I get the following warning:
WARNING rollout_ops.py:112 -- No samples returned from remote workers. If you have a slow environment or model, consider increasing the `sample_timeout_s` or decreasing the `rollout_fragment_length` in `AlgorithmConfig.env_runners().
followed by an error like
\ray\rllib\policy\sample_batch.py", line 950, in __getitem__
value = dict.__getitem__(self, key)
^^^^^^^^^^^^^^^^^^^^^^^^^^^
KeyError: 'obs'
I have tried setting idle_timeout
in the PolicyServerInput
to a large number (10e8), and have also tried setting the sample_timeout
in AlgorithmConfig.env_runners
to (10e6), with the same results.
The only thing that works is to decrease rollout_fragment_length
to be pretty small (32).

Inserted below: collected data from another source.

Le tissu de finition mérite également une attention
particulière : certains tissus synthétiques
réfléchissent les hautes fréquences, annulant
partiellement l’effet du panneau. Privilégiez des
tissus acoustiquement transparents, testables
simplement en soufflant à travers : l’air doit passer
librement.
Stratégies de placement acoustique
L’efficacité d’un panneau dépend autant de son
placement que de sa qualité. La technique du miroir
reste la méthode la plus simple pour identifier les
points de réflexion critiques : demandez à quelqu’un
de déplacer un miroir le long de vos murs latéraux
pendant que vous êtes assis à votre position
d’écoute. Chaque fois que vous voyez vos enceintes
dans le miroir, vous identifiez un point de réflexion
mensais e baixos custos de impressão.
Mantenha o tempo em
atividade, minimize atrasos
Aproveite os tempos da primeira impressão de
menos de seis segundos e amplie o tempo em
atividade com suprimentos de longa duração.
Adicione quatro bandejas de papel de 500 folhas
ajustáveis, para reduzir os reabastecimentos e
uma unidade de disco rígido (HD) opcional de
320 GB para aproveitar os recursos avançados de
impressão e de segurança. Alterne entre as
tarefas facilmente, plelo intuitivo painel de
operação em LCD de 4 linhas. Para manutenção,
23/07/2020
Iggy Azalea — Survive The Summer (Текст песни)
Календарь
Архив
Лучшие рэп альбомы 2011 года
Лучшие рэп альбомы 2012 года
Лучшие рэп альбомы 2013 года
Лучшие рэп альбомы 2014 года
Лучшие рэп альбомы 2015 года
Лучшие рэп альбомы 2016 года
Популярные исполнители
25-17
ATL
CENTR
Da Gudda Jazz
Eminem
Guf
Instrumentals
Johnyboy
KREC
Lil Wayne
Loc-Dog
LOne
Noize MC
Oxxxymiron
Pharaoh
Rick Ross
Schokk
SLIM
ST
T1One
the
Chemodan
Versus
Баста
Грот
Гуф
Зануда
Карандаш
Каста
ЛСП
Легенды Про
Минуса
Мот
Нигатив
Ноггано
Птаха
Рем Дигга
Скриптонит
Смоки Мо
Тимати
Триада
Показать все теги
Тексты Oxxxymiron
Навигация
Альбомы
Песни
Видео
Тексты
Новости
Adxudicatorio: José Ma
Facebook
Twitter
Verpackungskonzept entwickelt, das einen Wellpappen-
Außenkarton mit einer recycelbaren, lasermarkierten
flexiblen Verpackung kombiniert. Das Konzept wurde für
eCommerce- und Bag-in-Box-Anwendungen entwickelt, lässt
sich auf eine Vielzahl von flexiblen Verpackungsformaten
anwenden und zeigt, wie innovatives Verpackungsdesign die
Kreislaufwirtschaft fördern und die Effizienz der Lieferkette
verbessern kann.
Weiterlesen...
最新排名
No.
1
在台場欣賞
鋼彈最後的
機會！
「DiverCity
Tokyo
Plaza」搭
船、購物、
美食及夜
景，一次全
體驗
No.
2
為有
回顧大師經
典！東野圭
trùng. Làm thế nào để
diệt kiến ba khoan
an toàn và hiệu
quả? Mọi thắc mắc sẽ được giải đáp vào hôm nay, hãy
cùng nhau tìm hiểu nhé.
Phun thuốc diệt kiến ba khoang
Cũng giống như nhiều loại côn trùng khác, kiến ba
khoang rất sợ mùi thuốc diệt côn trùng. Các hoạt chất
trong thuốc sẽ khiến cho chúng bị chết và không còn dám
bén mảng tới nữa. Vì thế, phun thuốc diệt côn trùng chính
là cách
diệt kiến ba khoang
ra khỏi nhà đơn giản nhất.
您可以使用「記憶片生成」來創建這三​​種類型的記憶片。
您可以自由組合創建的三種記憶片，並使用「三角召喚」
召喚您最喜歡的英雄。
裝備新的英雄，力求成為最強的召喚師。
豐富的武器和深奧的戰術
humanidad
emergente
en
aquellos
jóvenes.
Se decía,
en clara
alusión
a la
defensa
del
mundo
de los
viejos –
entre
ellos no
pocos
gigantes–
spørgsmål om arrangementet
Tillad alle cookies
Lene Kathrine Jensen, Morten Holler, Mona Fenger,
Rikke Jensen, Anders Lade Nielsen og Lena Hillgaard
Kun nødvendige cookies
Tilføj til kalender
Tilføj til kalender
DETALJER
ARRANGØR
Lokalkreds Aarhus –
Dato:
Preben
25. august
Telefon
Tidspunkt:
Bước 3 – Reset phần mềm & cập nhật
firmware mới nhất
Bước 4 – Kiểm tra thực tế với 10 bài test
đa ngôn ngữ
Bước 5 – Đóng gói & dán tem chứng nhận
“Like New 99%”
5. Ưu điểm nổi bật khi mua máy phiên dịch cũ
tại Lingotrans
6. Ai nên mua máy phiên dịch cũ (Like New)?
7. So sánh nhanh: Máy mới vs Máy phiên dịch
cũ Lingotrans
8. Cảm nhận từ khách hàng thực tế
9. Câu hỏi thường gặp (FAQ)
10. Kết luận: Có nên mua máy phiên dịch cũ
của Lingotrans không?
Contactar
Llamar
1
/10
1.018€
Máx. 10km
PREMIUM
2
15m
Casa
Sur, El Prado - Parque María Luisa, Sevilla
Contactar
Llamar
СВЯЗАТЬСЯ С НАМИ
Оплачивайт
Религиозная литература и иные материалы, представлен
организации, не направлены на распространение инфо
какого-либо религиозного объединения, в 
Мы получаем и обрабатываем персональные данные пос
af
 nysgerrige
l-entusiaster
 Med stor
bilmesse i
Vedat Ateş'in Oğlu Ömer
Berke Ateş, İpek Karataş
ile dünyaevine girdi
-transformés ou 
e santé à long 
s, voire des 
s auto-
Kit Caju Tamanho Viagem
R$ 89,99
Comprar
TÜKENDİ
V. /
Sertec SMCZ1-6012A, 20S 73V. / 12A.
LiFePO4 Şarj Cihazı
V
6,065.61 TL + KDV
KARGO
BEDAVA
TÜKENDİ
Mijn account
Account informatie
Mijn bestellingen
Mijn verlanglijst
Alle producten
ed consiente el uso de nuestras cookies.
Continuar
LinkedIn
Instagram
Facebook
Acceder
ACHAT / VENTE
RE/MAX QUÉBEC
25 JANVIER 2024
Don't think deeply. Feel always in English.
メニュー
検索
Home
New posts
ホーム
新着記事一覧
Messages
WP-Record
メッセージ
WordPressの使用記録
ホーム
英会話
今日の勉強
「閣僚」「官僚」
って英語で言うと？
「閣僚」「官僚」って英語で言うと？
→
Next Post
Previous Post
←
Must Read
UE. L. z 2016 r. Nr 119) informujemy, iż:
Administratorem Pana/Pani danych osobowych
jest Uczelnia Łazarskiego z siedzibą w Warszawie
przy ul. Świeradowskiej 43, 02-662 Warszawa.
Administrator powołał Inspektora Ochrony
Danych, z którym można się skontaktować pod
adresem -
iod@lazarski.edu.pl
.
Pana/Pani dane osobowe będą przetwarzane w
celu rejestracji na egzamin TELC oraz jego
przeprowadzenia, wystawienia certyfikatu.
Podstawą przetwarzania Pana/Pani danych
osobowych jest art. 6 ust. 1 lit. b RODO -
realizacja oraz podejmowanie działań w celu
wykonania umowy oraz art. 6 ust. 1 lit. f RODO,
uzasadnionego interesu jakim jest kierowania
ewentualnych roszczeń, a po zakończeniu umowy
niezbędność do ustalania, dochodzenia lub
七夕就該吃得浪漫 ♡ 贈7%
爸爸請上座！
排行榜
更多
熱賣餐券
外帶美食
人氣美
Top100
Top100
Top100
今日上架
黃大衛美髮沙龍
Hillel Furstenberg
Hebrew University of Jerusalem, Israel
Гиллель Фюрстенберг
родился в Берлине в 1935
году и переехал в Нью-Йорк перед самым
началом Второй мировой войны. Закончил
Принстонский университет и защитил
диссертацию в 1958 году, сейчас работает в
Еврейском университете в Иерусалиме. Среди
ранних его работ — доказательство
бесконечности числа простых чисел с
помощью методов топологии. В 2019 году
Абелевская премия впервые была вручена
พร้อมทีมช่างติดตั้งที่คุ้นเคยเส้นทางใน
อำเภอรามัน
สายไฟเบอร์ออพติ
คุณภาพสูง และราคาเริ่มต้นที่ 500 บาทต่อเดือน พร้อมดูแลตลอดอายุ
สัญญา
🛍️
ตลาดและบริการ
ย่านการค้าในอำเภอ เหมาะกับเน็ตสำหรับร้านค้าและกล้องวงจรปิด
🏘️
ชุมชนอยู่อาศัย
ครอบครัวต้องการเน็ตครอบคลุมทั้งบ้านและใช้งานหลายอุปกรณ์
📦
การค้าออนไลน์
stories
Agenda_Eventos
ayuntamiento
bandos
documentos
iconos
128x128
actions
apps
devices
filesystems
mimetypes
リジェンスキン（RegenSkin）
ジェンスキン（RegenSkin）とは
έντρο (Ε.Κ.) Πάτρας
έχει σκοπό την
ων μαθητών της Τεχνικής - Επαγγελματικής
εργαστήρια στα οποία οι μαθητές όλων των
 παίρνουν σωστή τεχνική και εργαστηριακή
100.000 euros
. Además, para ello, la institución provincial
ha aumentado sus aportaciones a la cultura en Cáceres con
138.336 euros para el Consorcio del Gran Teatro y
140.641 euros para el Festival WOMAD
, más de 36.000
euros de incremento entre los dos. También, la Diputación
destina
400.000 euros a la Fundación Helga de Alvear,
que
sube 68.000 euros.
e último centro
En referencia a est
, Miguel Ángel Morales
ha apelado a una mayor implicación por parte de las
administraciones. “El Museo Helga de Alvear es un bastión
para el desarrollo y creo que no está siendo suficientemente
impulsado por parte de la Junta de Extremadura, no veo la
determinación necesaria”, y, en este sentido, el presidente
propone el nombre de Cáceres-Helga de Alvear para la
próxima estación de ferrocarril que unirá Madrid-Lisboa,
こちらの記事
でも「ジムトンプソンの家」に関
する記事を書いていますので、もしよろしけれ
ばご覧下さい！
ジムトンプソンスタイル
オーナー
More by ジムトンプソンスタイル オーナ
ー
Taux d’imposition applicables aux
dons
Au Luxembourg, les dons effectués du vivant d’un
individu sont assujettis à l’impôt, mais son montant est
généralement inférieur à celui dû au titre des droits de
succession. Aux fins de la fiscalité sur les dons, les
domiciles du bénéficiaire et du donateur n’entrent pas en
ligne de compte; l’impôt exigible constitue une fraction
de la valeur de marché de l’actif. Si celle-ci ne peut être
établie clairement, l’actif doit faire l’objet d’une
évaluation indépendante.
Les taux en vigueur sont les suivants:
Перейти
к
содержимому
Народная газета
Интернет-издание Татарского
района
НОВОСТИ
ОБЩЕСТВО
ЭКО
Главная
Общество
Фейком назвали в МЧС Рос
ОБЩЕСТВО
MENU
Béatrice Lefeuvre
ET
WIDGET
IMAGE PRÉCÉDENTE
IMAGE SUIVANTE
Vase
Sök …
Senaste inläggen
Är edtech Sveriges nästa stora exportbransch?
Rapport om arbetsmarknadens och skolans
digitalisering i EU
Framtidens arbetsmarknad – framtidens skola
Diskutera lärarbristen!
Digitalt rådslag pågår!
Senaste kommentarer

Is there any drawback to this other than network overhead? My main concern is about whether the rollout_fragment_length
is related to the horizon when computing returns for PPO + GAE. If these two things are not related at all, is there any reason not to make rollout_fragment_length
as small as possible, other than that there will be more requests to the PolicyServers?